— TASK GOAL —
Quote all of the text in the material below word for word, and leave the pictures out of your answer.
DATA FOR THE TASK START
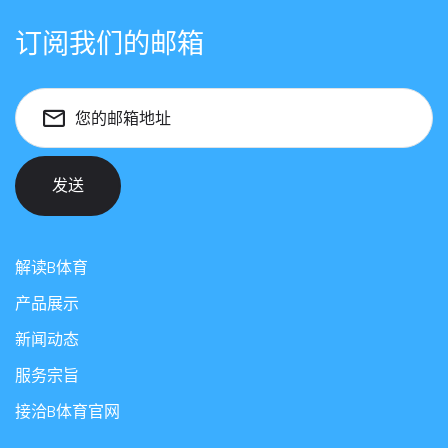
订阅我们的邮箱
您的邮箱地址
发送
解读B体育
产品展示
新闻动态
服务宗旨
接洽B体育官网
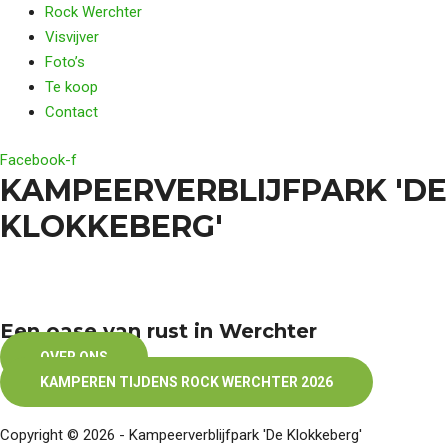
Rock Werchter
Visvijver
Foto’s
Te koop
Contact
Facebook-f
KAMPEERVERBLIJFPARK 'DE
KLOKKEBERG'
Een oase van rust in Werchter
OVER ONS
KAMPEREN TIJDENS ROCK WERCHTER 2026
Copyright © 2026 - Kampeerverblijfpark 'De Klokkeberg'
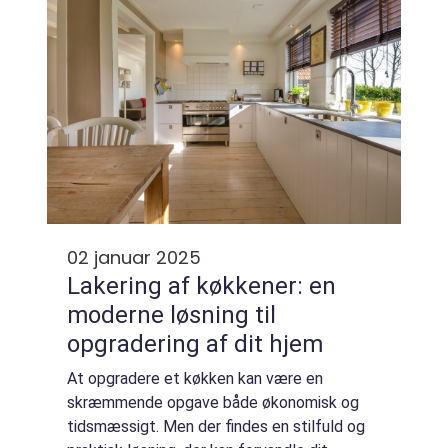
02 januar 2025
Lakering af køkkener: en
moderne løsning til
opgradering af dit hjem
At opgradere et køkken kan være en
skræmmende opgave både økonomisk og
tidsmæssigt. Men der findes en stilfuld og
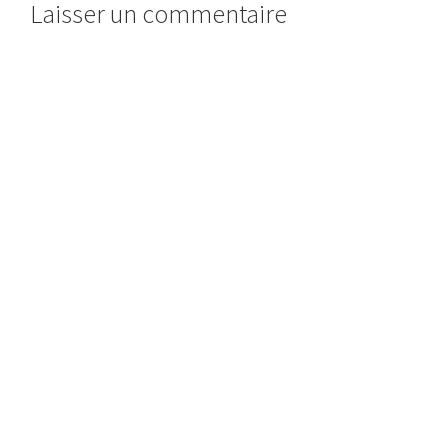
Laisser un commentaire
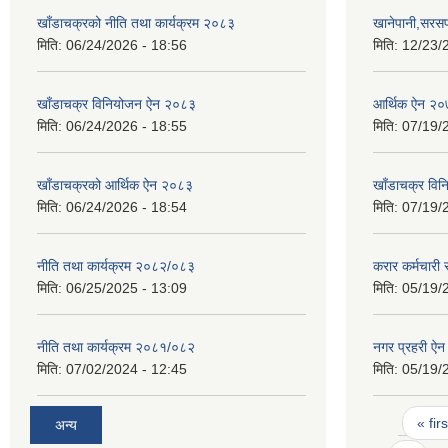
खाँडाचक्रको नीति तथा कार्यक्रम २०८३
खानेपानी,सरसफ
मिति:
06/24/2026 - 18:56
मिति:
12/23/
खाँडाचक्र विनियोजन ऐन २०८३
आर्थिक ऐन २
मिति:
06/24/2026 - 18:55
मिति:
07/19/
खाँडाचक्रको आर्थिक ऐन २०८३
खाँडाचक्र वि
मिति:
06/24/2026 - 18:54
मिति:
07/19/
नीति तथा कार्यक्रम २०८२/०८३
करार कर्मचारी 
मिति:
06/25/2025 - 13:09
मिति:
05/19/
नीति तथा कार्यक्रम २०८१/०८२
नगर प्रहरी ऐ
मिति:
07/02/2024 - 12:45
मिति:
05/19/
Pages
« firs
अन्य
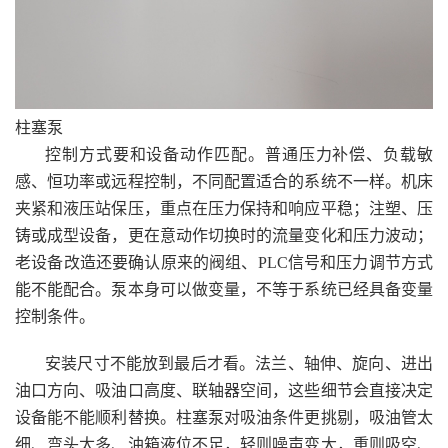
柱塞泵
控制方式要和设备动作匹配。普通压力补偿、负载敏
感、恒功率或远程控制，不同配置适合的系统不一样。机床
夹紧和液压站保压，重点在压力保持和响应平稳；注塑、压
铸或成型设备，更在意动作切换时的流量变化和压力波动；
老设备改造还要确认原来的阀组、PLC信号和压力调节方式
能不能配合。泵本身可以做变量，不等于系统已经具备变量
控制条件。
安装尺寸不能放到最后才看。法兰、轴伸、旋向、进出
油口方向、吸油口高度、联轴器空间，这些细节会直接决定
设备能不能顺利替换。柱塞泵对吸油条件更挑剔，吸油管太
细、弯头太多、油箱液位不足，轻则噪声变大，重则吸空、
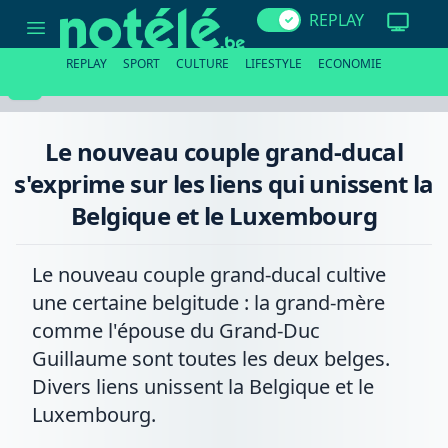
Le
REPLAY
nouveau
couple
grand-
REPLAY
SPORT
CULTURE
LIFESTYLE
ECONOMIE
ducal
s'exprime
sur
les
liens
Le nouveau couple grand-ducal
qui
unissent
s'exprime sur les liens qui unissent la
la
Belgique
Belgique et le Luxembourg
et
le
Luxembourg
Le nouveau couple grand-ducal cultive
une certaine belgitude : la grand-mère
comme l'épouse du Grand-Duc
Guillaume sont toutes les deux belges.
Divers liens unissent la Belgique et le
Luxembourg.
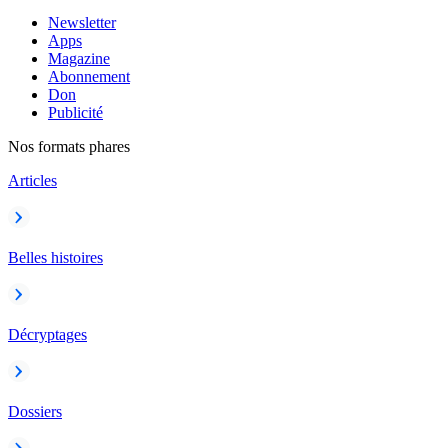
Newsletter
Apps
Magazine
Abonnement
Don
Publicité
Nos formats phares
Articles
Belles histoires
Décryptages
Dossiers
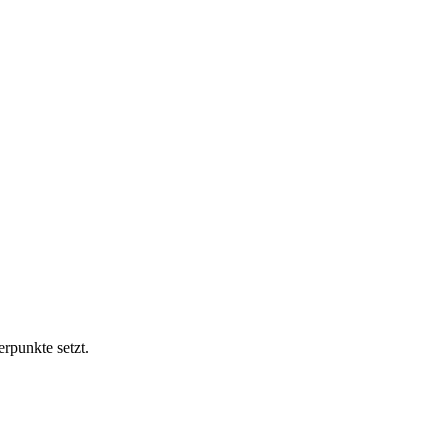
rpunkte setzt.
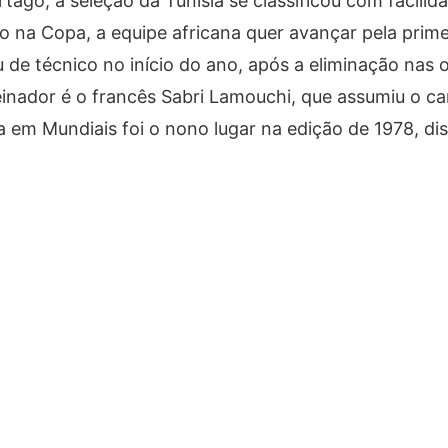
tago, a seleção da Tunísia se classificou com facilid
ão na Copa, a equipe africana quer avançar pela prime
 de técnico no início do ano, após a eliminação nas o
inador é o francês Sabri Lamouchi, que assumiu o c
em Mundiais foi o nono lugar na edição de 1978, di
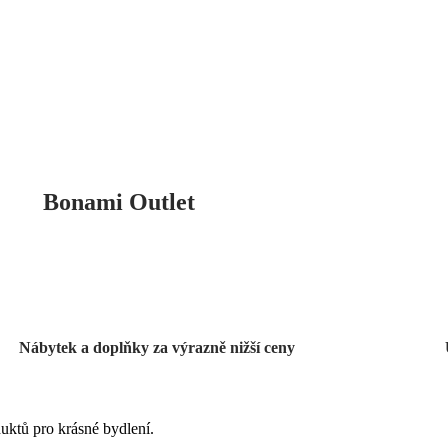
Bonami Outlet
Nábytek a doplňky za výrazně nižší ceny
uktů pro krásné bydlení.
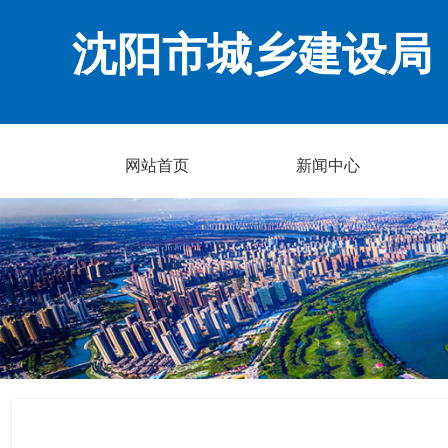
沈阳市城乡建设局
网站首页
新闻中心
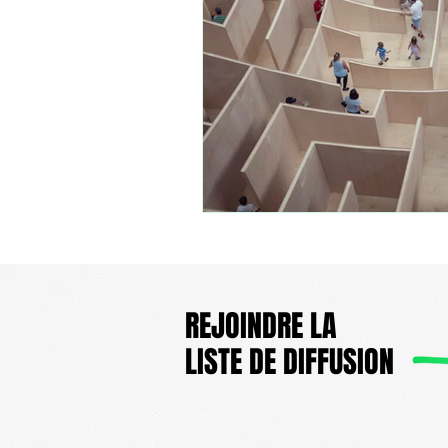
REJOINDRE
LA
LISTE DE DIFFUSION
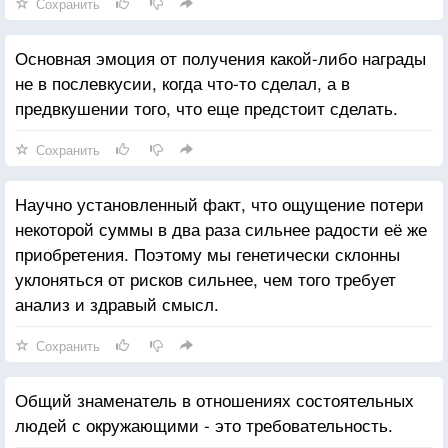
Сохранить
Основная эмоция от получения какой-либо награды
не в послевкусии, когда что-то сделал, а в
предвкушении того, что еще предстоит сделать.
Сохранить
Научно установленный факт, что ощущение потери
некоторой суммы в два раза сильнее радости её же
приобретения. Поэтому мы генетически склонны
уклоняться от рисков сильнее, чем того требует
анализ и здравый смысл.
Сохранить
Общий знаменатель в отношениях состоятельных
людей с окружающими - это требовательность.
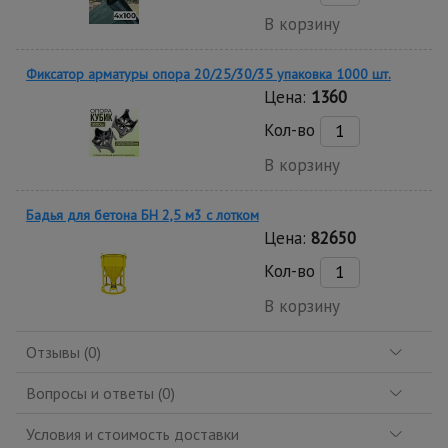
В корзину
Фиксатор арматуры опора 20/25/30/35 упаковка 1000 шт.
Цена:
1360
Кол-во
В корзину
Бадья для бетона БН 2,5 м3 с лотком
Цена:
82650
Кол-во
В корзину
Отзывы (0)
Вопросы и ответы (0)
Условия и стоимость доставки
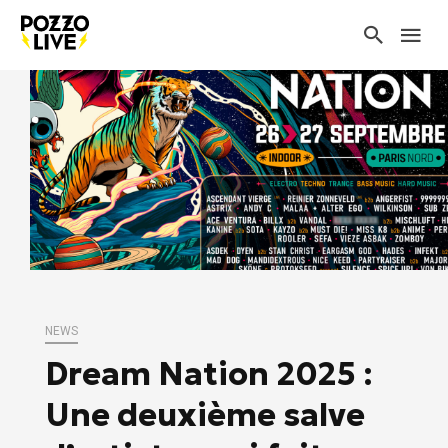
NEWS
Dream Nation 2025 :
Une deuxième salve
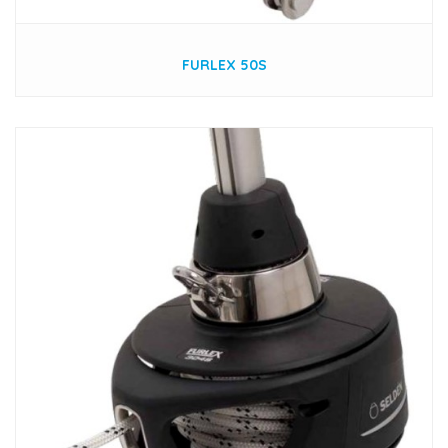
FURLEX 50S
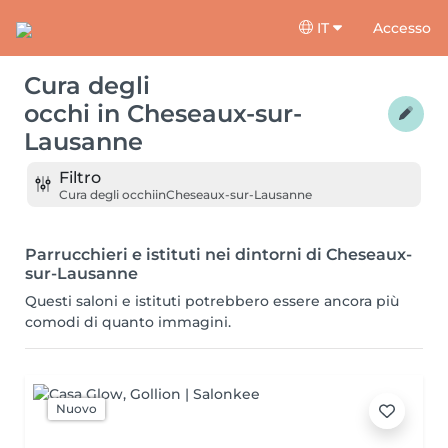
IT
Accesso
Cura degli
occhi
in
Cheseaux-sur-
Lausanne
Filtro
Cura degli occhi
in
Cheseaux-sur-Lausanne
Parrucchieri e istituti nei dintorni di Cheseaux-
sur-Lausanne
Questi saloni e istituti potrebbero essere ancora più
comodi di quanto immagini.
Nuovo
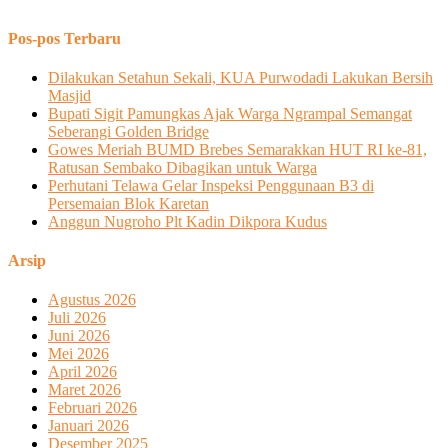
Pos-pos Terbaru
Dilakukan Setahun Sekali, KUA Purwodadi Lakukan Bersih
Masjid
Bupati Sigit Pamungkas Ajak Warga Ngrampal Semangat
Seberangi Golden Bridge
Gowes Meriah BUMD Brebes Semarakkan HUT RI ke-81,
Ratusan Sembako Dibagikan untuk Warga
Perhutani Telawa Gelar Inspeksi Penggunaan B3 di
Persemaian Blok Karetan
Anggun Nugroho Plt Kadin Dikpora Kudus
Arsip
Agustus 2026
Juli 2026
Juni 2026
Mei 2026
April 2026
Maret 2026
Februari 2026
Januari 2026
Desember 2025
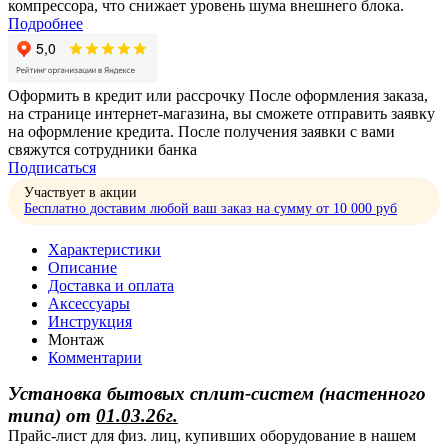
компрессора, что снижает уровень шума внешнего блока.
Подробнее
Оформить в кредит или рассрочку
После оформления заказа,
на странице интернет-магазина, вы сможете отправить заявку
на оформление кредита. После получения заявки с вами
свяжутся сотрудники банка
Подписаться
Участвует в акции
Бесплатно доставим любой ваш заказ на сумму от 10 000 руб
Характеристики
Описание
Доставка и оплата
Аксессуары
Инструкция
Монтаж
Комментарии
Установка бытовых сплит-систем (настенного
типа)
от
01.03.26г.
Прайс-лист для физ. лиц, купивших оборудование в нашем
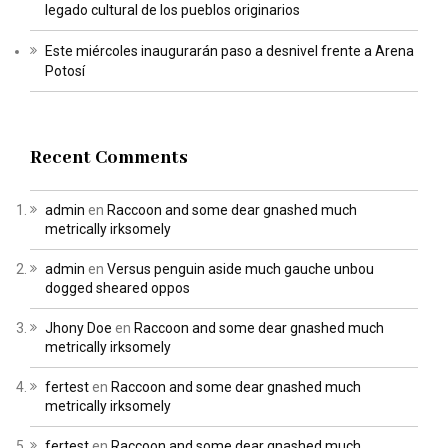
legado cultural de los pueblos originarios
Este miércoles inaugurarán paso a desnivel frente a Arena
Potosí
Recent Comments
admin
en
Raccoon and some dear gnashed much
metrically irksomely
admin
en
Versus penguin aside much gauche unbou
dogged sheared oppos
Jhony Doe
en
Raccoon and some dear gnashed much
metrically irksomely
fertest
en
Raccoon and some dear gnashed much
metrically irksomely
fertest
en
Raccoon and some dear gnashed much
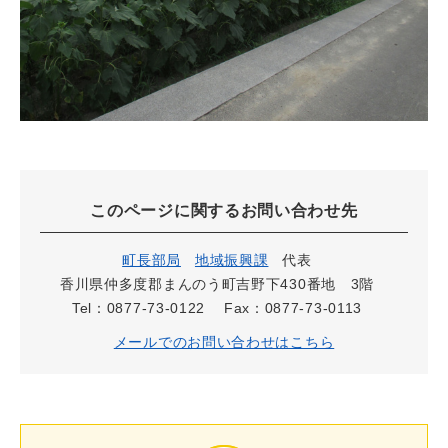
このページに関するお問い合わせ先
町長部局
地域振興課
代表
香川県仲多度郡まんのう町吉野下430番地 3階
Tel：0877-73-0122
Fax：0877-73-0113
メールでのお問い合わせはこちら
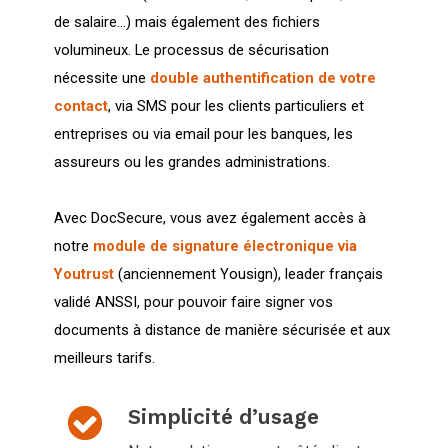
de salaire...) mais également des fichiers
volumineux. Le processus de sécurisation
nécessite une
double authentification de votre
contact
, via SMS pour les clients particuliers et
entreprises ou via email pour les banques, les
assureurs ou les grandes administrations.
Avec DocSecure, vous avez également accès à
notre
module de signature électronique via
Youtrust
(anciennement Yousign), leader français
validé ANSSI, pour pouvoir faire signer vos
documents à distance de manière sécurisée et aux
meilleurs tarifs.
Simplicité d’usage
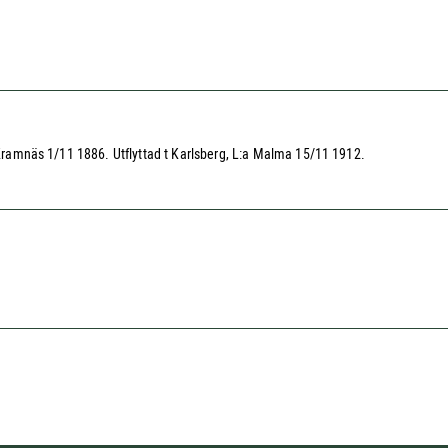
r Kramnäs 1/11 1886. Utflyttad t Karlsberg, L:a Malma 15/11 1912.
DATA FOR THE TASK END
— RESPONSE AREA —
订阅我们的邮箱
您的邮箱地址
发送
解读B体育
产品展示
新闻动态
服务宗旨
接洽B体育官网
Rock Werchter
Visvijver
Foto’s
Te koop
Contact
Facebook-f
KAMPEERVERBLIJFPARK 'DE
KLOKKEBERG'
Een oase van rust in Werchter
OVER ONS
KAMPEREN TIJDENS ROCK WERCHTER 2026
Copyright © 2026 - Kampeerverblijfpark 'De Klokkeberg'
02 januar 2025
Lakering af køkkener: en
moderne løsning til
opgradering af dit hjem
At opgradere et køkken kan være en
skræmmende opgave både økonomisk og
tidsmæssigt. Men der findes en stilfuld og
Laisser un commentaire
खाँडाचक्रको नीति तथा कार्यक्रम २०८३
खानेपानी,सरसफ
मिति:
06/24/2026 - 18:56
मिति:
12/23/
खाँडाचक्र विनियोजन ऐन २०८३
आर्थिक ऐन २
मिति:
06/24/2026 - 18:55
मिति:
07/19/
खाँडाचक्रको आर्थिक ऐन २०८३
खाँडाचक्र वि
मिति:
06/24/2026 - 18:54
मिति:
07/19/
नीति तथा कार्यक्रम २०८२/०८३
करार कर्मचारी 
मिति:
06/25/2025 - 13:09
मिति:
05/19/
नीति तथा कार्यक्रम २०८१/०८२
नगर प्रहरी ऐ
मिति:
07/02/2024 - 12:45
मिति:
05/19/
Pages
« firs
अन्य
柱塞泵
控制方式要和设备动作匹配。普通压力补偿、负载敏
感、恒功率或远程控制，不同配置适合的系统不一样。机床
夹紧和液压站保压，重点在压力保持和响应平稳；注塑、压
铸或成型设备，更在意动作切换时的流量变化和压力波动；
老设备改造还要确认原来的阀组、PLC信号和压力调节方式
能不能配合。泵本身可以做变量，不等于系统已经具备变量
控制条件。
安装尺寸不能放到最后才看。法兰、轴伸、旋向、进出
油口方向、吸油口高度、联轴器空间，这些细节会直接决定
设备能不能顺利替换。柱塞泵对吸油条件更挑剔，吸油管太
细、弯头太多、油箱液位不足，轻则噪声变大，重则吸空、
Le
REPLAY
nouveau
couple
grand-
REPLAY
SPORT
CULTURE
LIFESTYLE
ECONOMIE
ducal
s'exprime
sur
les
liens
Le nouveau couple grand-ducal
qui
unissent
s'exprime sur les liens qui unissent la
la
Belgique
Belgique et le Luxembourg
et
le
Luxembourg
Le nouveau couple grand-ducal cultive
une certaine belgitude : la grand-mère
comme l'épouse du Grand-Duc
Guillaume sont toutes les deux belges.
Divers liens unissent la Belgique et le
Luxembourg.
Newsletter
Apps
Magazine
Abonnement
Don
Publicité
Nos formats phares
Articles
Belles histoires
Décryptages
Dossiers
rpunkte setzt.
tago, a seleção da Tunísia se classificou com facilid
ão na Copa, a equipe africana quer avançar pela prime
 de técnico no início do ano, após a eliminação nas o
inador é o francês Sabri Lamouchi, que assumiu o c
em Mundiais foi o nono lugar na edição de 1978, di
Bonami Outlet
Nábytek a doplňky za výrazně nižší ceny
uktů pro krásné bydlení.
沈阳市城乡建设局
网站首页
新闻中心
REJOINDRE
LA
LISTE DE DIFFUSION
Сохранить
Основная эмоция от получения какой-либо награды
не в послевкусии, когда что-то сделал, а в
предвкушении того, что еще предстоит сделать.
Сохранить
Научно установленный факт, что ощущение потери
некоторой суммы в два раза сильнее радости её же
приобретения. Поэтому мы генетически склонны
уклоняться от рисков сильнее, чем того требует
анализ и здравый смысл.
Сохранить
Общий знаменатель в отношениях состоятельных
людей с окружающими - это требовательность.
В корзину
Фиксатор арматуры опора 20/25/30/35 упаковка 1000 шт.
Цена:
1360
Кол-во
В корзину
Бадья для бетона БН 2,5 м3 с лотком
Цена:
82650
Кол-во
В корзину
Отзывы (0)
Вопросы и ответы (0)
Условия и стоимость доставки
NEWS
Dream Nation 2025 :
Une deuxième salve
FURLEX 50S
IT
Accesso
Cura degli
occhi
in
Cheseaux-sur-
Lausanne
Filtro
Cura degli occhi
in
Cheseaux-sur-Lausanne
Parrucchieri e istituti nei dintorni di Cheseaux-
sur-Lausanne
Questi saloni e istituti potrebbero essere ancora più
comodi di quanto immagini.
Nuovo
Pos-pos Terbaru
Dilakukan Setahun Sekali, KUA Purwodadi Lakukan Bersih
Masjid
Bupati Sigit Pamungkas Ajak Warga Ngrampal Semangat
Seberangi Golden Bridge
Gowes Meriah BUMD Brebes Semarakkan HUT RI ke-81,
Ratusan Sembako Dibagikan untuk Warga
Perhutani Telawa Gelar Inspeksi Penggunaan B3 di
Persemaian Blok Karetan
Anggun Nugroho Plt Kadin Dikpora Kudus
Arsip
Agustus 2026
Juli 2026
Juni 2026
Mei 2026
April 2026
Maret 2026
Februari 2026
Januari 2026
Desember 2025
компрессора, что снижает уровень шума внешнего блока.
Подробнее
Оформить в кредит или рассрочку
После оформления заказа,
на странице интернет-магазина, вы сможете отправить заявку
на оформление кредита. После получения заявки с вами
свяжутся сотрудники банка
Подписаться
Участвует в акции
Бесплатно доставим любой ваш заказ на сумму от 10 000 руб
Характеристики
Описание
Доставка и оплата
Аксессуары
Инструкция
Монтаж
Комментарии
Установка бытовых сплит-систем (настенного
типа)
от
01.03.26г.
Прайс-лист для физ. лиц, купивших оборудование в нашем
legado cultural de los pueblos originarios
Este miércoles inaugurarán paso a desnivel frente a Arena
Potosí
Recent Comments
admin
en
Raccoon and some dear gnashed much
metrically irksomely
admin
en
Versus penguin aside much gauche unbou
dogged sheared oppos
Jhony Doe
en
Raccoon and some dear gnashed much
metrically irksomely
fertest
en
Raccoon and some dear gnashed much
metrically irksomely
fertest
en
Raccoon and some dear gnashed much
このページに関するお問い合わせ先
町長部局
地域振興課
代表
香川県仲多度郡まんのう町吉野下430番地 3階
Tel：0877-73-0122
Fax：0877-73-0113
メールでのお問い合わせはこちら
de salaire...) mais également des fichiers
volumineux. Le processus de sécurisation
nécessite une
double authentification de votre
contact
, via SMS pour les clients particuliers et
entreprises ou via email pour les banques, les
assureurs ou les grandes administrations.
Avec DocSecure, vous avez également accès à
notre
module de signature électronique via
Youtrust
(anciennement Yousign), leader français
validé ANSSI, pour pouvoir faire signer vos
documents à distance de manière sécurisée et aux
meilleurs tarifs.
Simplicité d’usage
r Kramnäs 1/11 1886. Utflyttad t Karlsberg, L:a Malma 15/11 1912.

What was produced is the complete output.